Pois a análise também revelou que a metade dos consultados sente falta da divisão clara entre emprego e vida privada – na faixa etária dos 18 aos 29 anos, isso chega a afetar uma maioria de 52%. Além disso, 75% têm nostalgia do contato direto com os colegas.

Apesar de tudo, muitos não gostariam de abrir mão de trabalhar de casa: 76,9% dos que só adotaram essa modalidade desde a crise do coronavírus querem mantê-la também no futuro, pelo menos em parte. Essas conclusões coincidem com as de outro estudo recente, realizado pelo Instituto Fraunhofer de Economia e Organização do Trabalho (IAO).

O ponto de vista dos empregadores

Entretanto a pesquisa da DAK também revelou um outro efeito colateral da pandemia: 57% dos empregadores ampliou sensivelmente as possibilidades de trabalho digital. O impulso maior se registrou entre os pioneiros digitais, ou seja: firmas com um histórico de adotar as novas tecnologias de modo rápido e o mais amplo possível. Porém também os mais lentos já reagiram à crise.

Entre os setores que ampliaram ou estão ampliando as alternativas de trabalho digital com especial intensidade estão os bancos e seguradoras (80%) e prestadores de serviços de tecnologia da informação (TI, 75%). Com 68%, respectivamente, os ramos de indústria automotiva, cultura e mídia reagiram um pouco acima da média.

Porém o presidente da Confederação Alemã das Câmaras de Indústria e Comércio (DIHK), Eric Schweitzer, freia um pouco a euforia.
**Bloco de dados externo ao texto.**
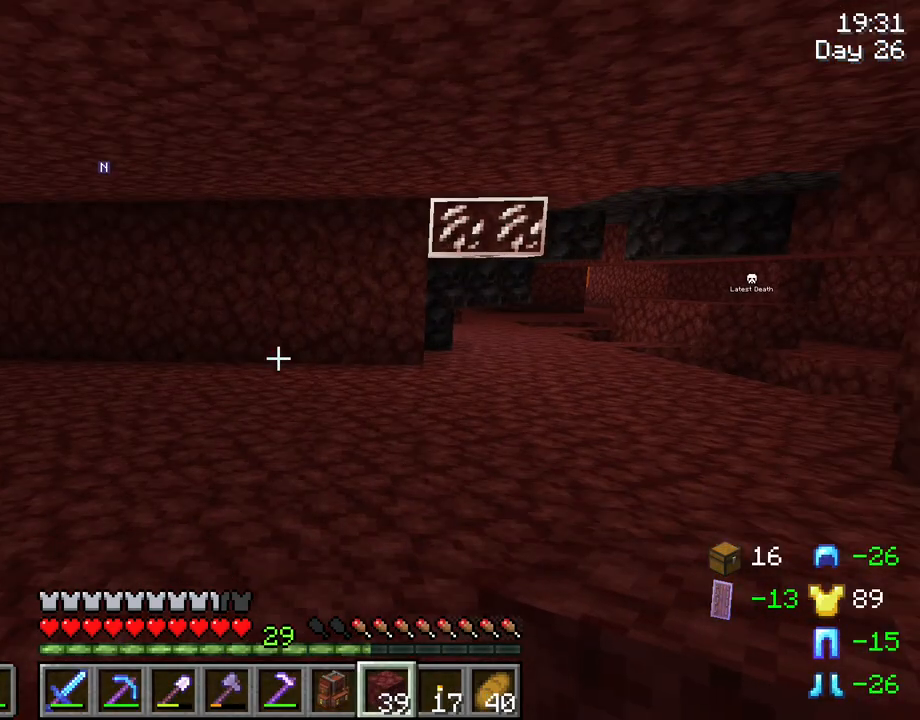
{"keys": [], "mouse": [], "mouse_move": "still", "events": []}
Em entrevista à agência de notícias DPA, ele se mostrou crítico, pelo menos quanto à implementação do trabalho digital.

"Também notamos que podemos resolver em regime móvel muita coisa que até então não considerávamos cogitável", admitiu. "No entanto não podemos nos entregar à ilusão de que se possa cuidar de casa da nossa vida econômica completa." Embora contando que haverá mais videoconferências e menos viagens de trabalho, para Schweitzer "no longo prazo não é possível dirigir a maioria das empresas a partir do computador".

Ou será que sim? Recentemente a Siemens aprovou uma nova concepão em que o trabalho móvel funcionaria como elemento nuclear da "nova normalidade": "A crise do coronavírus desencadeou um impulso de digitalização. Sempre houve trabalho móvel na Siemens, mas agora vamos mais um passo adiante", anunciou o atual diretor de trabalho e diretor-executivo designado da companhia, Roland Busch.
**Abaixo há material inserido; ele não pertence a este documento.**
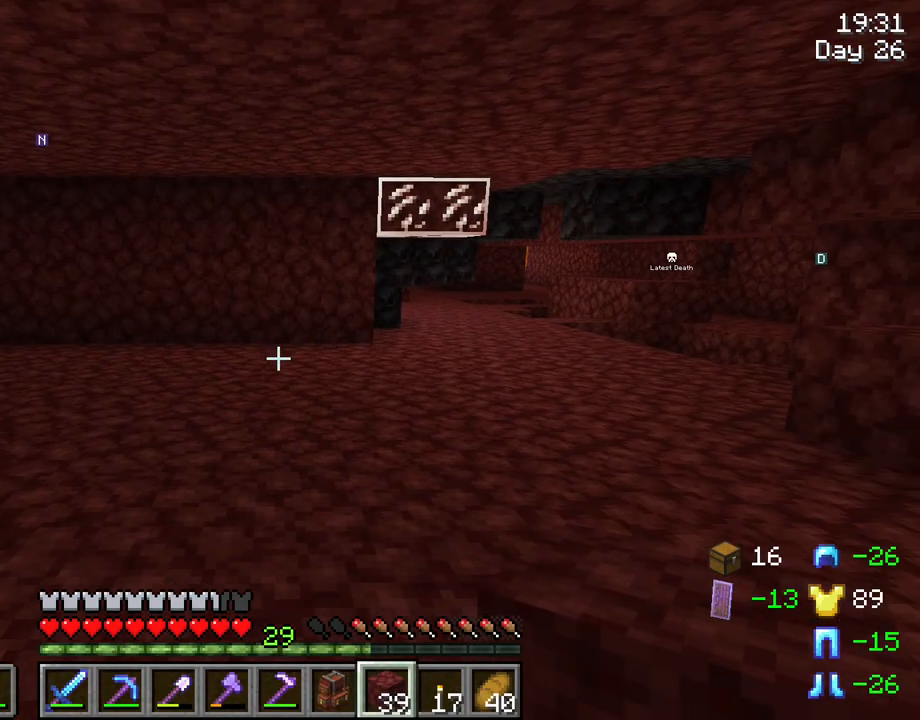
{"keys": [], "mouse": [], "mouse_move": "still", "events": []}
Além disso, o principal conglomerado alemão de tecnologia espera que o novo programa promova maior desenvolvimento de sua cultura empresarial. "Conectado a isso está também um outro estilo de liderança, voltado para os resultados e não para a presença no escritório", explicou Busch.

A Siemens quer estabelecer desde já o home office para toda a empresa, pelo menos por dois a três dias por semana, numa medida que se aplica a mais de 140 mil de seus funcionários em 43 países, dos quais 45 mil na Alemanha.

No fim das contas, a covid-19 poderá de fato contribuir para transformar o trabalho de maneira duradoura. Apesar de todo ceticismo, até mesmo o presidente da DIHK reconhece que o mundo profissional se transformará consideravelmente, e que "não vamos voltar aos tempos de antes do coronavírus".

É, de fato, possível que o home office sobreviva à pandemia, e não só graças às experiências positivas de muitos funcionários: uma enquete do Instituto de Pesquisa Econômica Ifo, de Munique, revelou que 54% das empresas também partem do princípio que essa forma de trabalho aumentará no longo prazo.